Enquanto o Mato Grosso segue liderando o ranking do número de aeronaves por Estado, agora com 600 aparelhos (24,67% da frota do País), o Rio Grande do Sul aparece em segundo lugar, mas concentrando o maior número de empresas aeroagrícolas. Do total dos 419 aviões registrados para operação no Estado, 367 pertencem a 71 prestadoras de serviços, o restante está nas mãos dos privados. Já no Mato Grosso, 306 produtores operam 367 aviões em suas fazendas. As demais 232 aeronaves são de 48 empresas para serviços terceirizados no Estado.

Já em termos de modelo, a Embraer segue liderando, com 55, 47% do mercado brasileiro atendido pelas sete gerações do modelo Ipanema. Trata-se de um avião de motor a pistão, fabricado desde os anos 70 e que desde 2014 sai de fábrica movido a etanol. No entanto, o relatório aponta o avanço da fatia dos aviões turboélices, de fabricação norte-americana, como o Air Tractor e o Thrush.

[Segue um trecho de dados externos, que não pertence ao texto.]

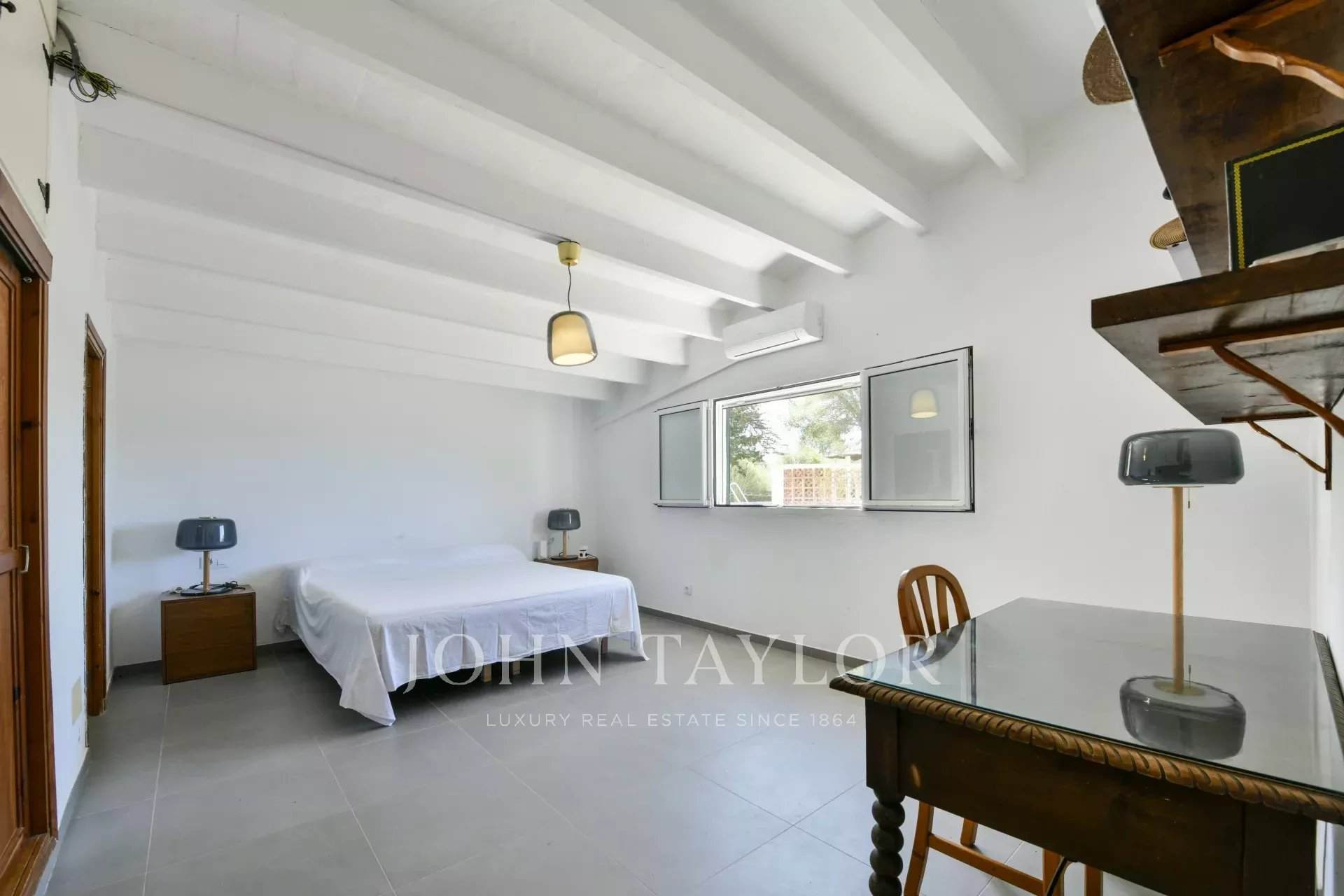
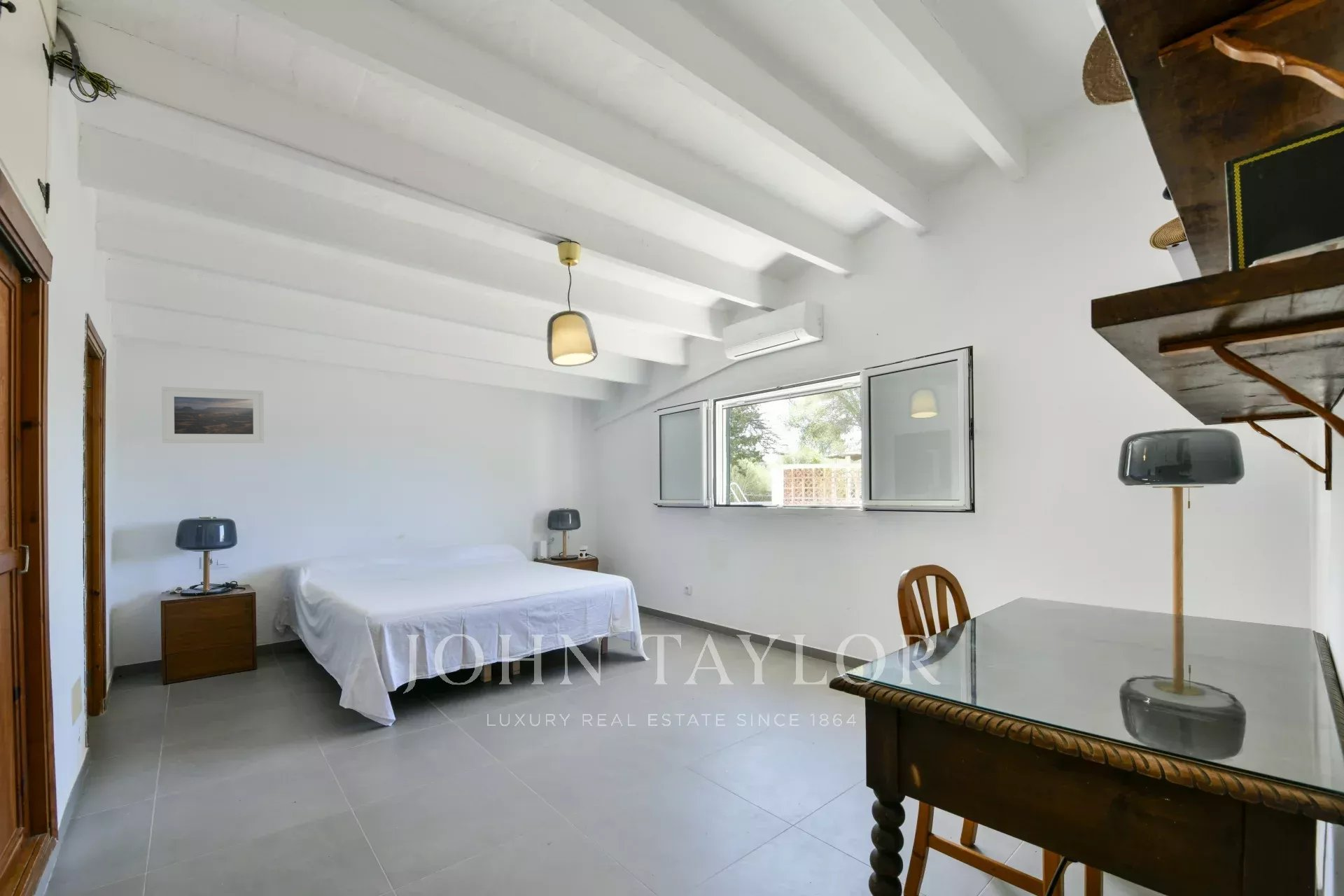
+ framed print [161,386,265,444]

Para se ter uma ideia, enquanto a frota em dez anos cresceu 56%, a parcela de modelos turboélice chegou a aumentar 344%.

Atrasos na entrega travaram índice de crescimento da frota

O consultor do Sindag Eduardo Cordeiro Araújo, autor do levantamento Frota Brasileira de Aeronaves Agrícolas, conta que considerou apenas os 80 aparelhos cadastrados no Registro Aeronáutico Brasileiro (RAB) em 31 de dezembro de 2021. No entanto, observou que outras 70 unidades estavam em situação de reserva de marca, o primeiro passo para a obtenção do registo. Situação que se aplica no caso de aviões ou helicópteros encomendados para 2021, mas que o fabricante não conseguiu entregar no mesmo ano.

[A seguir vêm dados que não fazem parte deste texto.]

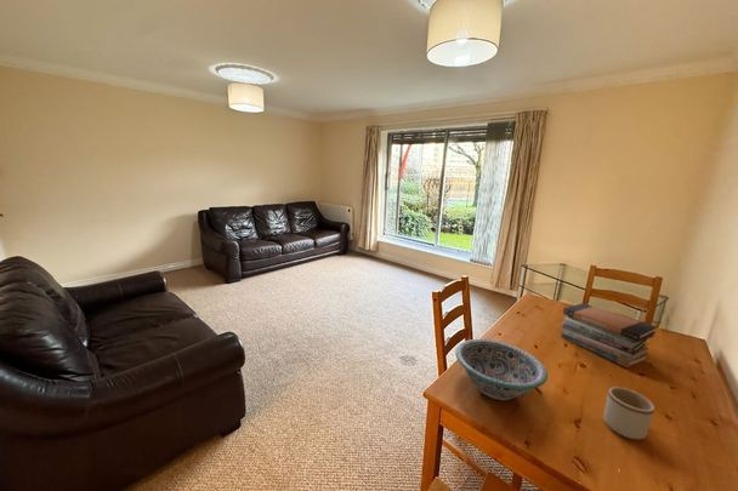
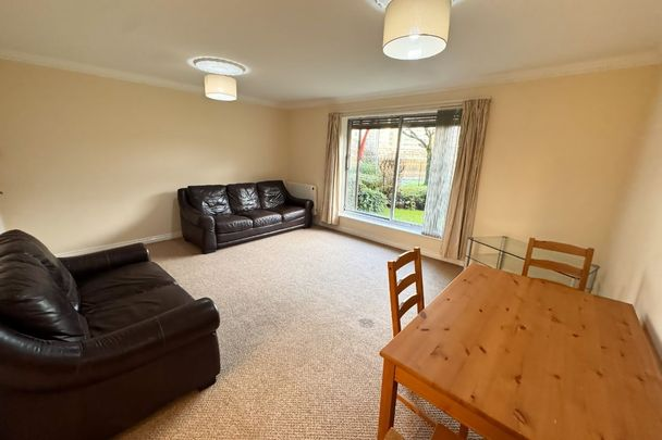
- book stack [560,302,659,369]
- decorative bowl [454,338,549,401]
- mug [602,386,655,441]
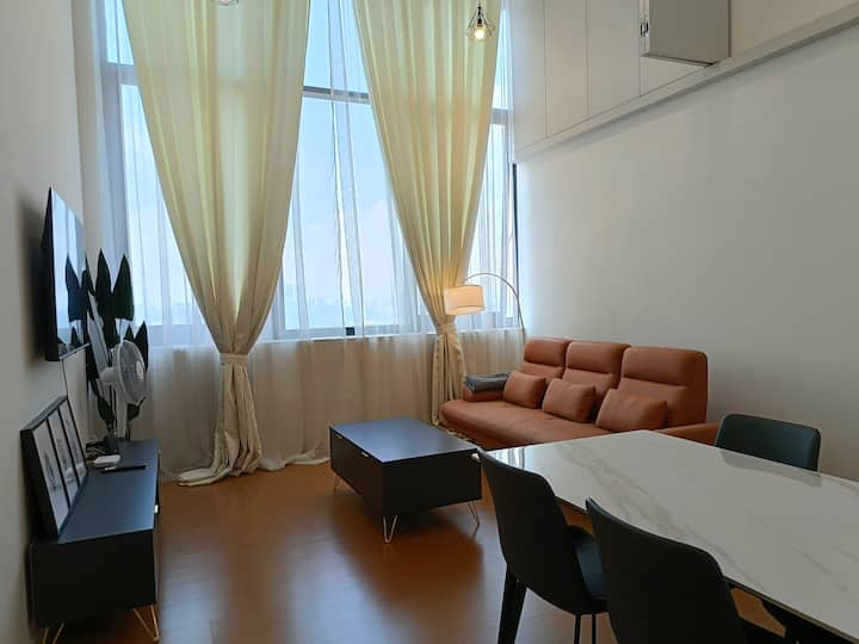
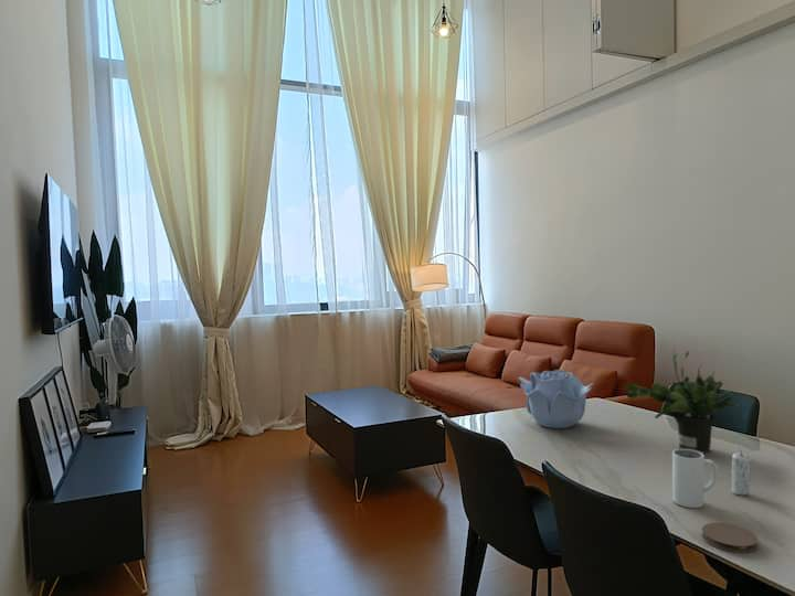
+ coaster [701,521,759,554]
+ candle [731,446,753,496]
+ mug [671,448,719,509]
+ decorative bowl [518,369,595,429]
+ potted plant [624,349,740,454]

O diretor-executivo da Aeroglobo Revendedora Air Tractor (Botucatu/SP), Luiz Fabiano Zaccarelli Cunha, confirma que ocorreu um atraso de 30 a 40 dias na entrega das aeronaves. Das encomendas de 2021, quatro ficaram para janeiro e fevereiro deste ano. O gestor credita o atraso à pandemia da Covid-19, que provocou falta de matéria-primas no mundo. Mesmo assim, as boas vendas do ano passado vão se repetir em 2022. Todo os aviões disponibilizados para a revenda já estão comercializados.

ARAÚJO: pesquisador observou que 70 aeronaves estavam com reserva de marca
Foto: Castor Becker Júnior/C5 NewsPress

Situação semelhante vive a DP Aviação (Cachoeira do Sul/RS), também representante da norte-americana Air Tractor. O gerente da representante gaúcha, Rodrigo Almansa, conta que a empresa entregou duas unidades encomendadas em 2021 depois da virada do ano. Também o lote disponibilizado pela fabricante neste ano já está comercializado. “A perspectiva, se a agricultura continuar do jeito que está, é que a venda de aeronaves no Brasil ultrapasse a venda nos Estados Unidos nos próximos dois a três anos”, assinala Almansa.

A Embraer, até o fechamento da edição, estava trabalhando na consolidação dos dados para o Relatório anual. Porém, confirmou que ocorreu um recorde de vendas em 2021 que contribuiu para um forte backlog para 2022. De acordo com a fabricante do Ipanema, que responde por 55,47% da frota brasileira, os números refletem o excelente desempenho do agronegócio brasileiro.